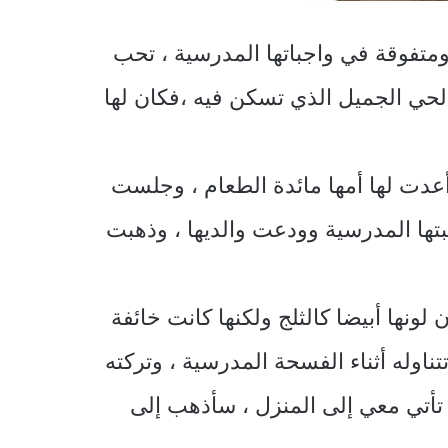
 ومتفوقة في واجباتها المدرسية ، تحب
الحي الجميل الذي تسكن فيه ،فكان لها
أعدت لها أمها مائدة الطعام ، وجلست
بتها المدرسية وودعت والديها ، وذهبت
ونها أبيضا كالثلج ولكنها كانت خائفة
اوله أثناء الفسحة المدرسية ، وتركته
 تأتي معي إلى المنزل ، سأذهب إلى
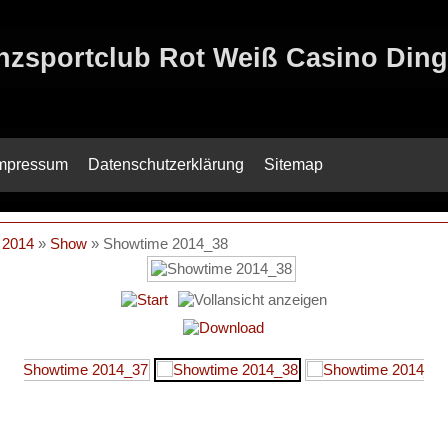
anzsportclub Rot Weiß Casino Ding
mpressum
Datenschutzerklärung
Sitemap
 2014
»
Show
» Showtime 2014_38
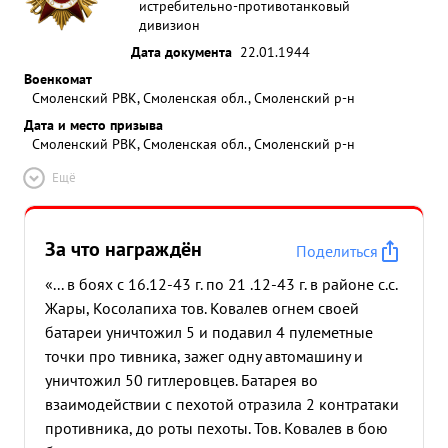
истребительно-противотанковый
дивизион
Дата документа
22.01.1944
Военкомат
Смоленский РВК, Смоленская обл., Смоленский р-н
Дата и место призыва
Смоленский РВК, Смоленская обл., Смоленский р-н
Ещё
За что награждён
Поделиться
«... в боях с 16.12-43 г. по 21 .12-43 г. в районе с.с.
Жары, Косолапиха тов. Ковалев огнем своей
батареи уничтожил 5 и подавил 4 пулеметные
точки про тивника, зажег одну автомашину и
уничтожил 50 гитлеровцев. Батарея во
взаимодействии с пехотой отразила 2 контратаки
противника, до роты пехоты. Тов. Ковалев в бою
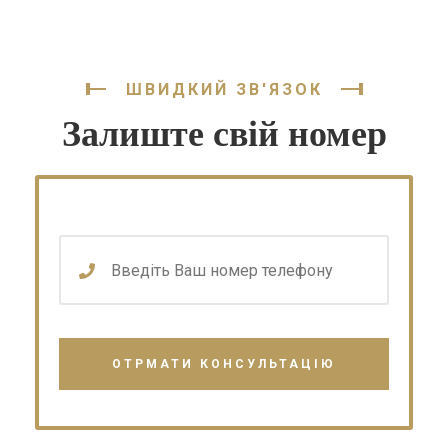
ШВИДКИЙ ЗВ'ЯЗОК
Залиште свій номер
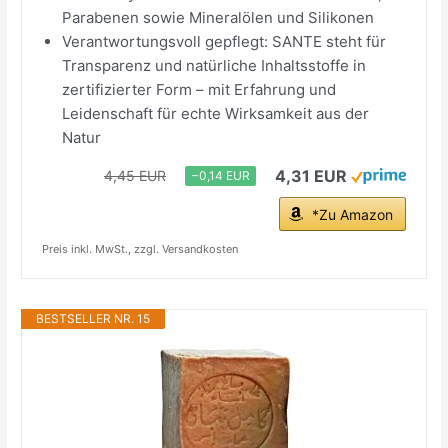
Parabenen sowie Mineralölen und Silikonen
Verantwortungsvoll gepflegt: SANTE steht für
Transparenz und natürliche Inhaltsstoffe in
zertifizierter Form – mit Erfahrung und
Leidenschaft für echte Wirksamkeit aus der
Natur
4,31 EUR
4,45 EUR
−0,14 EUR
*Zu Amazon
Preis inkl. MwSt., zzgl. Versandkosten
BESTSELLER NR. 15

REQUIRED WORK: In the listing above, find the line that contains "Verantwortungsvoll gepflegt: SANTE steht für". Write it out exactly, along with each line after it up to and including the last.

ANSWER:
Verantwortungsvoll gepflegt: SANTE steht für
Transparenz und natürliche Inhaltsstoffe in
zertifizierter Form – mit Erfahrung und
Leidenschaft für echte Wirksamkeit aus der
Natur
4,31 EUR
4,45 EUR
−0,14 EUR
*Zu Amazon
Preis inkl. MwSt., zzgl. Versandkosten
BESTSELLER NR. 15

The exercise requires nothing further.